Extracted text
- Opening Delimiter -
Betty Blue Eyes

Date 3rd November 2023
Society West Kirby Musical Theatre Company (WKMTC)
Venue Gladstone Theatre
Type of Production Musical
Director Sharon Henderson
Musical Director Robert Bowness
Choreographer Deborah Clark
Producer Sharon Henderson
Written By Alan Bennett


Author: Joanne Rymer

Betty Blue Eyes

West Kirby Musical Theatre Company



Betty Blue Eyes is a lesser-known musical written by Ron Cowan and Daniel Lipman, based on the Alan Bennet story a Private Function.  Music by George Stiles and Lyrics by Andrew Drewe this is a charming family show, funny, uplifting and memorable just what we needed on a cold autumn evening at the Gladstone Theatre Wirral. Set in 1947 and, having won the war, Britain seems to have lost peace, and the country is staggering under the burden of rationing, unemployment and the coldest winter for decades. The opening song of ‘Fair Shares for All’ instantly establishes the fragile optimism of austerity Britain.
- Closing Delimiter -
Required work
A: Answer these questions from the Betty Blue Eyes review, one line each:
(i) Who is listed as the choreographer?
(ii) In what year is the musical set?
(iii) What is the title of the opening song?
B: Carry the Betty Blue Eyes review forward from its last sentence.

Data listing
- Opening Delimiter -
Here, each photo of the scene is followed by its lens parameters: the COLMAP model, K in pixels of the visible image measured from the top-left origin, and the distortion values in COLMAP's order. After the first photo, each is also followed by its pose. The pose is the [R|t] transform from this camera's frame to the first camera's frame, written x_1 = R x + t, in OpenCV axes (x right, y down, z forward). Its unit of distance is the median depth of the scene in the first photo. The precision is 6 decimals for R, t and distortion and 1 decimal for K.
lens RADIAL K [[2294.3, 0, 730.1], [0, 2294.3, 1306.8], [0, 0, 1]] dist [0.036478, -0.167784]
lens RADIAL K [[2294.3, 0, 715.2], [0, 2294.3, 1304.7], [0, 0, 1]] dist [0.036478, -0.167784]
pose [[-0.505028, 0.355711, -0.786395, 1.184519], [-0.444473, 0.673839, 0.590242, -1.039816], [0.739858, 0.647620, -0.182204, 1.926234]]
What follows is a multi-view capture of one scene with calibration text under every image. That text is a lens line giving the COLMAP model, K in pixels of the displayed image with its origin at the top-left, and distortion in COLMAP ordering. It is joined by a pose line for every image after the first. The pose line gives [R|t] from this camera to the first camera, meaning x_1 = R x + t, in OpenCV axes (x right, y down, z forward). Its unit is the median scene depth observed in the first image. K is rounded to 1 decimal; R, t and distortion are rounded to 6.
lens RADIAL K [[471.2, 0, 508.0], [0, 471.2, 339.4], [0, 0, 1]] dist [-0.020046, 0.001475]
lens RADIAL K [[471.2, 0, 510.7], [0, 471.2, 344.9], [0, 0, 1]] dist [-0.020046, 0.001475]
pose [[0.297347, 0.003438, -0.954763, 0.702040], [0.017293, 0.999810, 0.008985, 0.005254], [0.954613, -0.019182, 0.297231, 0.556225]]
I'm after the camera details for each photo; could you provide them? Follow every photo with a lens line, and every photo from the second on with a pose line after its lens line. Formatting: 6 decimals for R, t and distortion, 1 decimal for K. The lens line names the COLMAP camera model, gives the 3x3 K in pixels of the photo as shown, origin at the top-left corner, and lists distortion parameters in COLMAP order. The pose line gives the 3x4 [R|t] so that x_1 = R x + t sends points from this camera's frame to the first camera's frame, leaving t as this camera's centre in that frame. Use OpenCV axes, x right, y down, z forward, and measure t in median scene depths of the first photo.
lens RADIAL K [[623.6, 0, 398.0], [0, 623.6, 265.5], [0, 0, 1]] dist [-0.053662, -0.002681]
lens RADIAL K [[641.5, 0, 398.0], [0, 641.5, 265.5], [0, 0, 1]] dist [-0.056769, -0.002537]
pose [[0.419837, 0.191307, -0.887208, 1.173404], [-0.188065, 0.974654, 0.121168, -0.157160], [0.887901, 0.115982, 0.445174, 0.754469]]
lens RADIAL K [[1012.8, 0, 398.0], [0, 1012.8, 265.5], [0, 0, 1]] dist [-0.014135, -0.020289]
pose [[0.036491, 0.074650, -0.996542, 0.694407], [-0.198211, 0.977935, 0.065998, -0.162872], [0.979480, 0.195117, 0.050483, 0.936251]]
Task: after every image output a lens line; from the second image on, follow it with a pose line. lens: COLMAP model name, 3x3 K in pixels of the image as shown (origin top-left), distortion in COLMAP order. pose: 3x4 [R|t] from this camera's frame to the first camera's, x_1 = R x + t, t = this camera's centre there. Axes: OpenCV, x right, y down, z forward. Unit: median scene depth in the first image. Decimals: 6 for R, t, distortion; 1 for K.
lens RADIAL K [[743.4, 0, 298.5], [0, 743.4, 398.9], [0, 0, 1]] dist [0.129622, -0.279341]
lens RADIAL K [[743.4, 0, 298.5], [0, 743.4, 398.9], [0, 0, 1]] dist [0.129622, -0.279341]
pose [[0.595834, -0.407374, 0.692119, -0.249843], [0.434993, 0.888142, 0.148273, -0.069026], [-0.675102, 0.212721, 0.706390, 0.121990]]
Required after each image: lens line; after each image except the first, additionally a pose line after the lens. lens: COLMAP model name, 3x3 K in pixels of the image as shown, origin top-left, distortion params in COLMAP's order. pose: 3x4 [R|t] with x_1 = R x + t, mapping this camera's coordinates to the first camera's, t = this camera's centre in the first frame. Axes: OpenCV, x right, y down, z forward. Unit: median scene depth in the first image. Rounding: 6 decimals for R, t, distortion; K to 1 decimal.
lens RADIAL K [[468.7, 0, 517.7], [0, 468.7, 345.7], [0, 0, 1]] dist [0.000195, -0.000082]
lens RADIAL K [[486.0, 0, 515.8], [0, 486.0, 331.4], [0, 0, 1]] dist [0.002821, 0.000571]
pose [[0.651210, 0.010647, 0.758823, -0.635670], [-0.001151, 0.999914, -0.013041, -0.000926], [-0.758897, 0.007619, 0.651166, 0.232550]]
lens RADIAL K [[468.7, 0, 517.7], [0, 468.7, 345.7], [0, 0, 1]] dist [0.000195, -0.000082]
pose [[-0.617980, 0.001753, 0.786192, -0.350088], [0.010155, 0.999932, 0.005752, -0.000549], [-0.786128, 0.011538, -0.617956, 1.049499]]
- Closing Delimiter -
Written responses
A:
(i) Deborah Clark
(ii) 1947
(iii) ‘Fair Shares for All’

B:
This is an absolutely charming production, directed with a playful sense of period by Sharen Henderson who clearly knew what she wanted from this production, with so many elements working brilliantly together. Musical Director Robert Bowness and his splendid orchestra were outstanding as were the young stars of The Wallasey School of Ballet, the choreography was in keeping with the period and was used in appropriate scenes managed expertly by Deborah Clark. Having seen and enjoyed A Private Function I was doubtful of it being rejigged into a musical, how wrong I was, it affectionately pokes fun at the small-town politics and petty snobbery of post-war Britain a real triumph. The songs are lovely, the dialogue is witty, costumes are outstanding. West Kirby Musical Theatre chose well, this show was perfect for them. The talented cast work their socks off to give their audience a great night out, it was obvious by their smiling faces they enjoyed every minute.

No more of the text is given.